— SUPPLIED ENTRIES —
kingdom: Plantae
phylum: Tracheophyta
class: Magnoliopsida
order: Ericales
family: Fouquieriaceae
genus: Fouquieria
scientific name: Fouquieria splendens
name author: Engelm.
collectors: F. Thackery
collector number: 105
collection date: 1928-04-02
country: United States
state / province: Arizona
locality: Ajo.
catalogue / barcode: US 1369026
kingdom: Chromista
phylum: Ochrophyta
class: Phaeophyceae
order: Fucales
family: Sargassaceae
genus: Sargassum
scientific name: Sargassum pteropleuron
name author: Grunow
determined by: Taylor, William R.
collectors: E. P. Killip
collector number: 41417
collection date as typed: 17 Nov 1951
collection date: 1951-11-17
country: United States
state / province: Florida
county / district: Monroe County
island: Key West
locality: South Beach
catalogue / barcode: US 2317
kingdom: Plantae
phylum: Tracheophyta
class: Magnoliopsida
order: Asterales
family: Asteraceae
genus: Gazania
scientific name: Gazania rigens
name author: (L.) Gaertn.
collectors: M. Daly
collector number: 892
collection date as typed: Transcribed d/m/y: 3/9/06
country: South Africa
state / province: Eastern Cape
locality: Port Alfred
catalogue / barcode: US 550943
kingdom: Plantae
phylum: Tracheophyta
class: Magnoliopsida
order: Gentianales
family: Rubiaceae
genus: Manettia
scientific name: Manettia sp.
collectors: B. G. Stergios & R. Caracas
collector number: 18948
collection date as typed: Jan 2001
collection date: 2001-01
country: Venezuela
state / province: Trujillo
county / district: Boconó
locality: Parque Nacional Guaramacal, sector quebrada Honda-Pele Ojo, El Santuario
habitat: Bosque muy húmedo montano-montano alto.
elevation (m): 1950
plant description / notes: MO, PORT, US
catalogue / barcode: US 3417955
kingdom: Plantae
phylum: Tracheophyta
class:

— STATED TASK —
Copy the part of the items above that opens with the line containing "island: Key West" and closes with the line containing "collector number: 892", keeping both of those lines and leaving every line unchanged.

— FULL OUTPUT —
island: Key West
locality: South Beach
catalogue / barcode: US 2317
kingdom: Plantae
phylum: Tracheophyta
class: Magnoliopsida
order: Asterales
family: Asteraceae
genus: Gazania
scientific name: Gazania rigens
name author: (L.) Gaertn.
collectors: M. Daly
collector number: 892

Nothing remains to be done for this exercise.